> Goal of the exercise
Among the entries below, extract exactly the lines that run from the one with "G04 #@! TF.GenerationSoftware,KiCad,Pcbnew,(5.0.0)*" through the one with "X80266162Y-77827928D03*", both ends included.

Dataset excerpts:
*-*-*

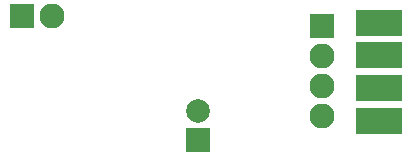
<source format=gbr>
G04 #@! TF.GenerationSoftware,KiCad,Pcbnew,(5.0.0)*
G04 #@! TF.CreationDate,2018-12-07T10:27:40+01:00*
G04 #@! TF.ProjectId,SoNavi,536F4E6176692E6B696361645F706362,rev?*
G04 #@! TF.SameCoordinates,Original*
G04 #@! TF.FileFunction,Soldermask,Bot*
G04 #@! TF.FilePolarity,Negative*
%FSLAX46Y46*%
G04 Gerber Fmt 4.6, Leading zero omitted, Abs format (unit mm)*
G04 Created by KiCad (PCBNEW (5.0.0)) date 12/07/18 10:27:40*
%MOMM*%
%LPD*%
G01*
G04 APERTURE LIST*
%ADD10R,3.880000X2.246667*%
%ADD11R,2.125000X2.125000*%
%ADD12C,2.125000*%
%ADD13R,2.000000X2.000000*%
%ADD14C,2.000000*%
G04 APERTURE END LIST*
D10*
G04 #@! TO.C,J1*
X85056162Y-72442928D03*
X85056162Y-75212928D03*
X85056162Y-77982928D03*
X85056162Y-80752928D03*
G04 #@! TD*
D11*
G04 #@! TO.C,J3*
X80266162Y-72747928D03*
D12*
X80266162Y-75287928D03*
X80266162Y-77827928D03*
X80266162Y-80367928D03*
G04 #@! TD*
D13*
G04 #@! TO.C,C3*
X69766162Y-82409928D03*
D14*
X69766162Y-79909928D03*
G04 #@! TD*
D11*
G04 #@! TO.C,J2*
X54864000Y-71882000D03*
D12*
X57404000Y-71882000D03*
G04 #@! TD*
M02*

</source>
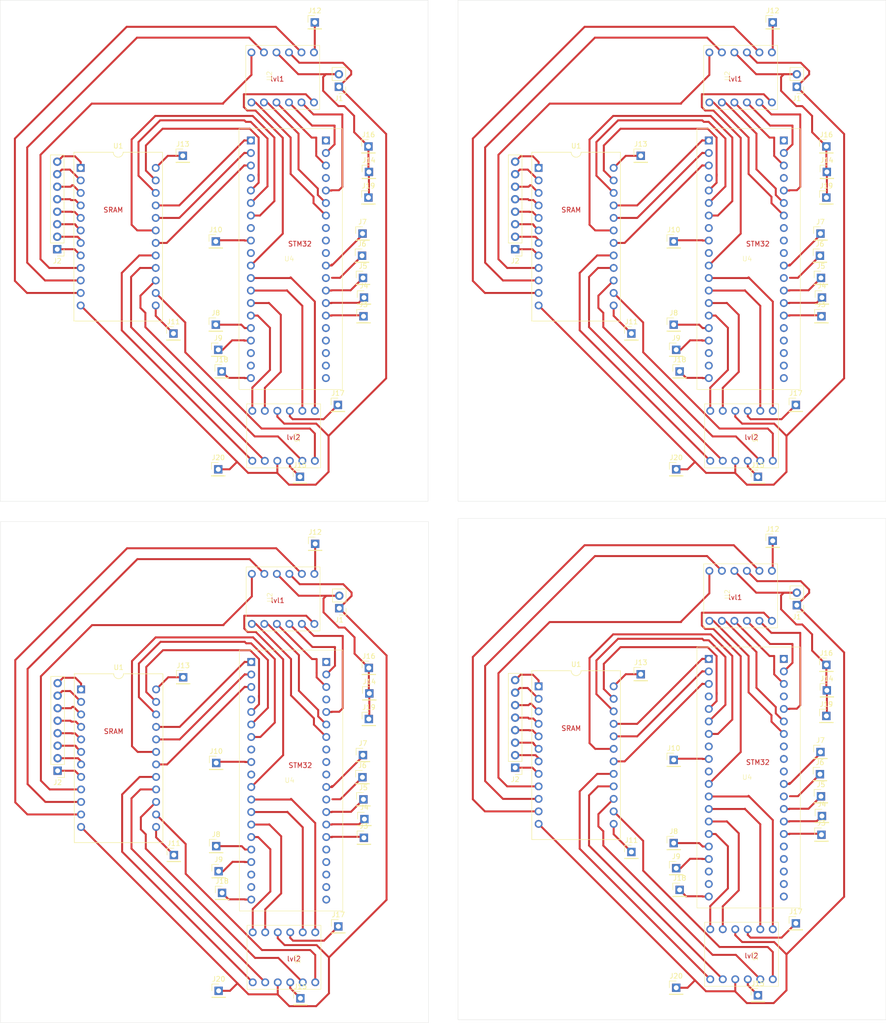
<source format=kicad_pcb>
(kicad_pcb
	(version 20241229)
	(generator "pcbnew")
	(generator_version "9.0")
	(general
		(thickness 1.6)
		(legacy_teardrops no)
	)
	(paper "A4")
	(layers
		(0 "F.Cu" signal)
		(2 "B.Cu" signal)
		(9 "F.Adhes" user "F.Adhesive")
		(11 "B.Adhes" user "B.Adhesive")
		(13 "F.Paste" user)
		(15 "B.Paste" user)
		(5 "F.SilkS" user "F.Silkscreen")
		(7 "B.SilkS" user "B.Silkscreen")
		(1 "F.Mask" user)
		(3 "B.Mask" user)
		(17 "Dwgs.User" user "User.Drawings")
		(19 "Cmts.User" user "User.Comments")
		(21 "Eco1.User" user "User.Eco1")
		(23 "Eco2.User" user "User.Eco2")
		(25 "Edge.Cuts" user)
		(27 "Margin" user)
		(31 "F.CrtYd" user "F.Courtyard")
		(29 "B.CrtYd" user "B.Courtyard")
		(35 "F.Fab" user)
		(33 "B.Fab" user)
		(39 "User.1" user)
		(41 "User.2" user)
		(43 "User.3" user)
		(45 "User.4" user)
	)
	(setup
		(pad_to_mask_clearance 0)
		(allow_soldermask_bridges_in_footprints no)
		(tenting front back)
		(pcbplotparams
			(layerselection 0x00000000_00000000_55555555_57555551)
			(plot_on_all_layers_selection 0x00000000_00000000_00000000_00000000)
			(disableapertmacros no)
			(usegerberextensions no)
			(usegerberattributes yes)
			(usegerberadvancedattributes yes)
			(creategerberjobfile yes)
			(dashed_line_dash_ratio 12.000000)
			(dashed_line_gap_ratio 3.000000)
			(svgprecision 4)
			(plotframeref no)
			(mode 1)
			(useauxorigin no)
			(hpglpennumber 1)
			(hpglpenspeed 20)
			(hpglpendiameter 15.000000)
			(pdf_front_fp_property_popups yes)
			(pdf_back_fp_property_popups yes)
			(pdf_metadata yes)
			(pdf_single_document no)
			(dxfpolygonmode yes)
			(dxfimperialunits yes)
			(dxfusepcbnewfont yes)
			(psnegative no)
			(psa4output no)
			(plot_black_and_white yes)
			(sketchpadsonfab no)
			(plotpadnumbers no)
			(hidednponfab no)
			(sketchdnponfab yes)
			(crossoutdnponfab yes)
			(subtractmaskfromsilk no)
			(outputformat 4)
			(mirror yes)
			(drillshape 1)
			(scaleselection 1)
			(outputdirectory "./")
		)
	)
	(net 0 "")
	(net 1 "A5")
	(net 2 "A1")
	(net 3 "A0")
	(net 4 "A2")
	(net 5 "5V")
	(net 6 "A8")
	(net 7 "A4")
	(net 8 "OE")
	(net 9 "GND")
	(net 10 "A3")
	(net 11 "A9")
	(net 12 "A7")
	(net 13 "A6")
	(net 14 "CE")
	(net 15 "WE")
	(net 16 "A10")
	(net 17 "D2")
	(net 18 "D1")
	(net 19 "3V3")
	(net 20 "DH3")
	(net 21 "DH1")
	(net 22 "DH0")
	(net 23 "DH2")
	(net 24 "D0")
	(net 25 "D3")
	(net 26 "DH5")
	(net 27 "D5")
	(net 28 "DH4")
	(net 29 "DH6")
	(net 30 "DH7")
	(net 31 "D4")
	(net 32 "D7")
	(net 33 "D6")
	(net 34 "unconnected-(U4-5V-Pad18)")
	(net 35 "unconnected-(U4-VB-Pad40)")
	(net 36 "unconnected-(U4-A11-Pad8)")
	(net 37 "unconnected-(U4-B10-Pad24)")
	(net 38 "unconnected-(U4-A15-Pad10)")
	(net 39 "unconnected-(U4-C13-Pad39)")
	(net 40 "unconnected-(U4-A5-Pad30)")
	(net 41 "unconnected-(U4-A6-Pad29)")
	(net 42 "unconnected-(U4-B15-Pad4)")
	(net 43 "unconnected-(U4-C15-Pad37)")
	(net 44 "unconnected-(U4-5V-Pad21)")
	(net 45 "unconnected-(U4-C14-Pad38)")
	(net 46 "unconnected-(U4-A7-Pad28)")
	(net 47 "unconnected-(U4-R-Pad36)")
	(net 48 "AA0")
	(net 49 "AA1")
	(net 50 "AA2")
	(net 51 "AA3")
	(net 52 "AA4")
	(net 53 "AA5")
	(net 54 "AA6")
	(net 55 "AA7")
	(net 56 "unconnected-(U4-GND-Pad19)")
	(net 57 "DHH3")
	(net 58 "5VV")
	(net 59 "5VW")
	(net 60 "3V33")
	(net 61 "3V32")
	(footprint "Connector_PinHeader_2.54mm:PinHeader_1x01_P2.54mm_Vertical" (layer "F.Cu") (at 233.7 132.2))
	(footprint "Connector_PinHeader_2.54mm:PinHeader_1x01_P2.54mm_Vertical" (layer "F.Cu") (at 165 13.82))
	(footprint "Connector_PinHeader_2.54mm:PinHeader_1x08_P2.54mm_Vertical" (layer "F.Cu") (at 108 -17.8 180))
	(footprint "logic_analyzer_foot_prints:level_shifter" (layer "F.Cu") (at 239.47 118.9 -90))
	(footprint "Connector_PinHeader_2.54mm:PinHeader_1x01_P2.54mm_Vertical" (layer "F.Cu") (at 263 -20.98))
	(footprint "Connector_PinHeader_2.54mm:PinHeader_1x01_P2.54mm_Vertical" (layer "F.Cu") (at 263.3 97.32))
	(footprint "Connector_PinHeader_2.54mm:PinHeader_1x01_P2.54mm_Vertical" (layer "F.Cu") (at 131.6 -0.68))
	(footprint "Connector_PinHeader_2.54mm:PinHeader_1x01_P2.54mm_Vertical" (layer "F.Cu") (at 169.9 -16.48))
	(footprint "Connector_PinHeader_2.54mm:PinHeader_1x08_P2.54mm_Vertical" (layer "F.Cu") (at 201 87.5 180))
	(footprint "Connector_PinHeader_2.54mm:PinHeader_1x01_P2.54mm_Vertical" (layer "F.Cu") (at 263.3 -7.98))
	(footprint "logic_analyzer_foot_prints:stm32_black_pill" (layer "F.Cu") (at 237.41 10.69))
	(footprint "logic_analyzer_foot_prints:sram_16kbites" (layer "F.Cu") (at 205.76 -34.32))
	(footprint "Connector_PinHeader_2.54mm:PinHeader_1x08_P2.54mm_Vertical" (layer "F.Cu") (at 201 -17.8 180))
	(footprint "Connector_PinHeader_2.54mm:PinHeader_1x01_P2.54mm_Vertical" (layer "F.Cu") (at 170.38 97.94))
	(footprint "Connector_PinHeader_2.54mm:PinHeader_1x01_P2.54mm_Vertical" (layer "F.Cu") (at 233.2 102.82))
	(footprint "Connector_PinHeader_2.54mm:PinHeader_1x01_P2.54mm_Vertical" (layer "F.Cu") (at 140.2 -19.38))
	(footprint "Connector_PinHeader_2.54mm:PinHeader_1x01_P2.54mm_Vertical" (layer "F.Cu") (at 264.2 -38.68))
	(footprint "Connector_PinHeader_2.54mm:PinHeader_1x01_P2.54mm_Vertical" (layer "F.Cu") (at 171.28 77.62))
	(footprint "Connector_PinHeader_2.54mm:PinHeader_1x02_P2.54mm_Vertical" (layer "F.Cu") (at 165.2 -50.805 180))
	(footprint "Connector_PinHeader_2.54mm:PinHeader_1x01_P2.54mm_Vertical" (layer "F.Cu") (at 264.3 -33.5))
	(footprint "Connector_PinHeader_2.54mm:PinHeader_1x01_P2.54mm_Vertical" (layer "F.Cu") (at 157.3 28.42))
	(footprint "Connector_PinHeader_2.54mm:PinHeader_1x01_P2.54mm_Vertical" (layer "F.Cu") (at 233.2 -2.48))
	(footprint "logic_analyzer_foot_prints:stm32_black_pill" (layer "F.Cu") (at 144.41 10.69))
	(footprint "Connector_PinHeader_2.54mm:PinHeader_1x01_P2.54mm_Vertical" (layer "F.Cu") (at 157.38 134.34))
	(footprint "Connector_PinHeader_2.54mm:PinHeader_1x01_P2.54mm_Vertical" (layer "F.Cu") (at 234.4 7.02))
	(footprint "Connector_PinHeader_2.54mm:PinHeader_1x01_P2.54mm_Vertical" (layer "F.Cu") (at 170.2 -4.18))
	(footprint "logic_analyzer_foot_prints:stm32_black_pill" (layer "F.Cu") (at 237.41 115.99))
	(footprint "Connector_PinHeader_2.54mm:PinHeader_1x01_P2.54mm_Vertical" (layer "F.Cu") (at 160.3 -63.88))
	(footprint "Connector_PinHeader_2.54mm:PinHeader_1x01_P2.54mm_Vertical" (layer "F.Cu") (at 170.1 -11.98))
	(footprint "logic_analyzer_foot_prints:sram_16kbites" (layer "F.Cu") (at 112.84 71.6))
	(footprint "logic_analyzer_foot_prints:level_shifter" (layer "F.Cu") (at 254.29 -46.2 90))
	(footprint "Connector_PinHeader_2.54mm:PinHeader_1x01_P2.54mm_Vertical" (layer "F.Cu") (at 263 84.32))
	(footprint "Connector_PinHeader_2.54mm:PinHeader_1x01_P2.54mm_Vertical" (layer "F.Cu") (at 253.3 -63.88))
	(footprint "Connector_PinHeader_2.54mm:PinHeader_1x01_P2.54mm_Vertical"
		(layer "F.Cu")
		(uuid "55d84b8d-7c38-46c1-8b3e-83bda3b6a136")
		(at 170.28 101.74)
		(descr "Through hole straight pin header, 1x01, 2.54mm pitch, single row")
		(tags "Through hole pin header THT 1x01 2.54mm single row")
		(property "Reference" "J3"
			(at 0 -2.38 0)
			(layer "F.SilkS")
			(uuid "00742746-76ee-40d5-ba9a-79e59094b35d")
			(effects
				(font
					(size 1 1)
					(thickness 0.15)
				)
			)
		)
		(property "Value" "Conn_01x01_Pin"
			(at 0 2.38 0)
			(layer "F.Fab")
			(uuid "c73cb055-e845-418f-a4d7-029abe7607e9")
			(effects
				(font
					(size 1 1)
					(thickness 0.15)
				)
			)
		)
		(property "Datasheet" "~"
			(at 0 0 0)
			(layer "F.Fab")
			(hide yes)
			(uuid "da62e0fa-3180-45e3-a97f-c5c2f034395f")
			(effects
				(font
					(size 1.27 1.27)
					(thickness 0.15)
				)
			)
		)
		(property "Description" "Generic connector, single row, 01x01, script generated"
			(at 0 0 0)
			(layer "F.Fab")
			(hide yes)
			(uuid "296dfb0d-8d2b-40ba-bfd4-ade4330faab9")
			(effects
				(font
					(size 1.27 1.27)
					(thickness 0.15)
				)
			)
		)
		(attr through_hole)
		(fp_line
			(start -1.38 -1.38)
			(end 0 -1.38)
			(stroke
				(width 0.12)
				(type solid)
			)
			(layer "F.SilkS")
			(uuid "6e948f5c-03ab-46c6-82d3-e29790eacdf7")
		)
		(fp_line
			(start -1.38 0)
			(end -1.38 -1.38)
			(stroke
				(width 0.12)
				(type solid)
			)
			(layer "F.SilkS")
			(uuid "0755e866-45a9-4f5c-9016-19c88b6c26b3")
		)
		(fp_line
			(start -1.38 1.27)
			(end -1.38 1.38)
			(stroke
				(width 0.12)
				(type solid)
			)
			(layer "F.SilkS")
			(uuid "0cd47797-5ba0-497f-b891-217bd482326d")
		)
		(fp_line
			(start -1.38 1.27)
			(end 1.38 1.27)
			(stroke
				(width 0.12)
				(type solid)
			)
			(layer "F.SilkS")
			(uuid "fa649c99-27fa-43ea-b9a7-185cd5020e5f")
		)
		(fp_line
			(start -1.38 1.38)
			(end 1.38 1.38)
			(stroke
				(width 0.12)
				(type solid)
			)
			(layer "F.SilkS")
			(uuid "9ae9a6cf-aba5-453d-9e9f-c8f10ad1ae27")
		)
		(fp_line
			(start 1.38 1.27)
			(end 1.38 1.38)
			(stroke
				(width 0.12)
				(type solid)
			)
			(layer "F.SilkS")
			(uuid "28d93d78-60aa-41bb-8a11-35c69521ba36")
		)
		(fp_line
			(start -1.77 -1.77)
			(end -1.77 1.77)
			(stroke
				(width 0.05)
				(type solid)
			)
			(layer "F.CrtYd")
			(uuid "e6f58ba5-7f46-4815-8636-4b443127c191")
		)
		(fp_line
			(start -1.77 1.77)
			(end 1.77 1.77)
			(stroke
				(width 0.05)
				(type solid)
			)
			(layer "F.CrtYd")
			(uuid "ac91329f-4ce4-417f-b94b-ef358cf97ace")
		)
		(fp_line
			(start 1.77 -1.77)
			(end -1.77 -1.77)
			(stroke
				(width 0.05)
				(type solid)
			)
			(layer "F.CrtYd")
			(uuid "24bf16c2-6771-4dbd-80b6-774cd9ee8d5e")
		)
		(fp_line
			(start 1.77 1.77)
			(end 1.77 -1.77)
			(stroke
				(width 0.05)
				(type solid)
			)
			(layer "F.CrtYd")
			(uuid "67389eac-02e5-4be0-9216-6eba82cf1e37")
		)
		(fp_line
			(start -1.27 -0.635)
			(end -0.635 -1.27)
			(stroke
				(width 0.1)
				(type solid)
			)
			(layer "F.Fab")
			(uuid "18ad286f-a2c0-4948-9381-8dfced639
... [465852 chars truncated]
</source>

*-*-*

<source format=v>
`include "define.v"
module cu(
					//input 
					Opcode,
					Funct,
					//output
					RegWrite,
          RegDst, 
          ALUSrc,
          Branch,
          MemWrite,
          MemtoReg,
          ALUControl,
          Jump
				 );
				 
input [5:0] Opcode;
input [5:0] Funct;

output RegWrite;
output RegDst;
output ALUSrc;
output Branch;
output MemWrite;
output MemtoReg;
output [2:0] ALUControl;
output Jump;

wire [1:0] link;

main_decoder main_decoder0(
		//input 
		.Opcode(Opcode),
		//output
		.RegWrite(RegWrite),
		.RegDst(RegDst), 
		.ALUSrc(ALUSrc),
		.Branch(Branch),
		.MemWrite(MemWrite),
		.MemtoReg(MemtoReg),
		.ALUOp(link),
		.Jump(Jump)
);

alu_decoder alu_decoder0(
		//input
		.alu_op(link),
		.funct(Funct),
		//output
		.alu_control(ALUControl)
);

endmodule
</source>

*-*-*

> Task response
G04 #@! TF.GenerationSoftware,KiCad,Pcbnew,(5.0.0)*
G04 #@! TF.CreationDate,2018-12-07T10:27:40+01:00*
G04 #@! TF.ProjectId,SoNavi,536F4E6176692E6B696361645F706362,rev?*
G04 #@! TF.SameCoordinates,Original*
G04 #@! TF.FileFunction,Soldermask,Bot*
G04 #@! TF.FilePolarity,Negative*
%FSLAX46Y46*%
G04 Gerber Fmt 4.6, Leading zero omitted, Abs format (unit mm)*
G04 Created by KiCad (PCBNEW (5.0.0)) date 12/07/18 10:27:40*
%MOMM*%
%LPD*%
G01*
G04 APERTURE LIST*
%ADD10R,3.880000X2.246667*%
%ADD11R,2.125000X2.125000*%
%ADD12C,2.125000*%
%ADD13R,2.000000X2.000000*%
%ADD14C,2.000000*%
G04 APERTURE END LIST*
D10*
G04 #@! TO.C,J1*
X85056162Y-72442928D03*
X85056162Y-75212928D03*
X85056162Y-77982928D03*
X85056162Y-80752928D03*
G04 #@! TD*
D11*
G04 #@! TO.C,J3*
X80266162Y-72747928D03*
D12*
X80266162Y-75287928D03*
X80266162Y-77827928D03*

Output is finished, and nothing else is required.